• What needs to be done: When you spot the word "bottle" in a line of the data below, copy that line.

• Working data:
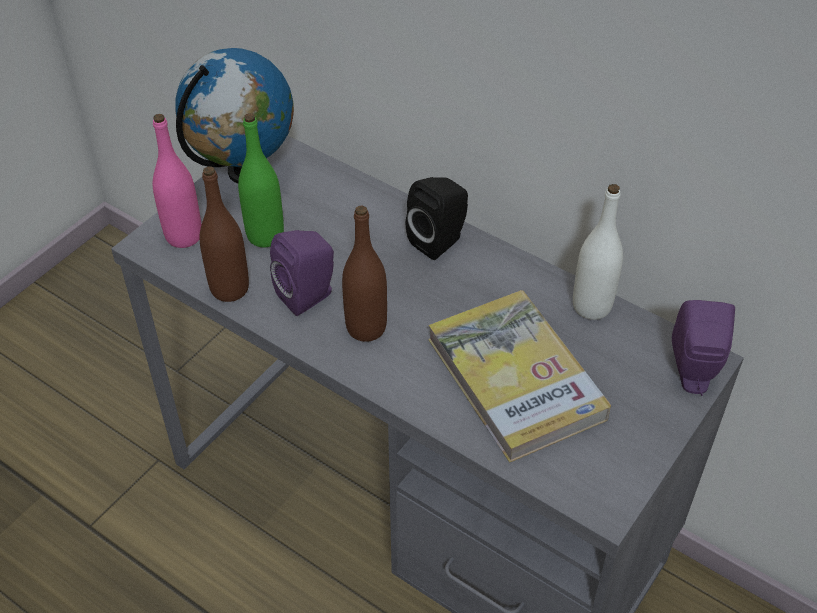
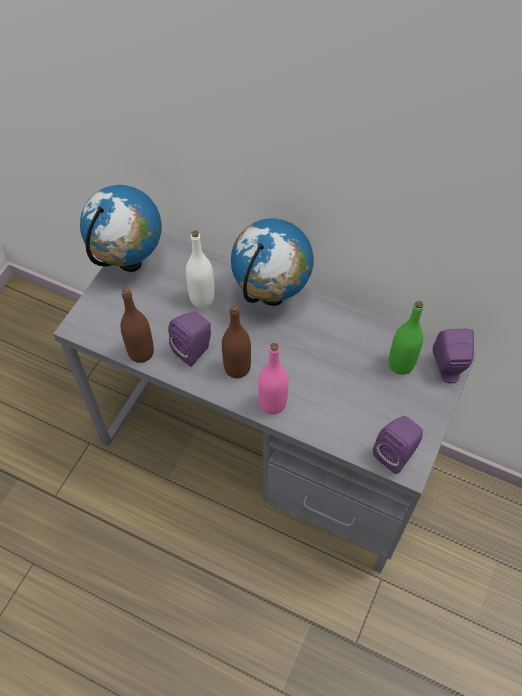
camera: 10 degrees left, 10 degrees up
(184, 236) = (100, 317): pink bottle -> pink bottle (272, 403)
(265, 235) = (155, 309): green bottle -> green bottle (401, 364)
(440, 241) = (271, 296): black speaker -> globe
(515, 379) = (339, 390): book -> none
(588, 480) = (396, 453): none -> purple speaker
(591, 306) = (377, 330): white bottle -> white bottle (202, 298)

• Solution below:
(184, 236) = (100, 317): pink bottle -> pink bottle (272, 403)
(265, 235) = (155, 309): green bottle -> green bottle (401, 364)
(591, 306) = (377, 330): white bottle -> white bottle (202, 298)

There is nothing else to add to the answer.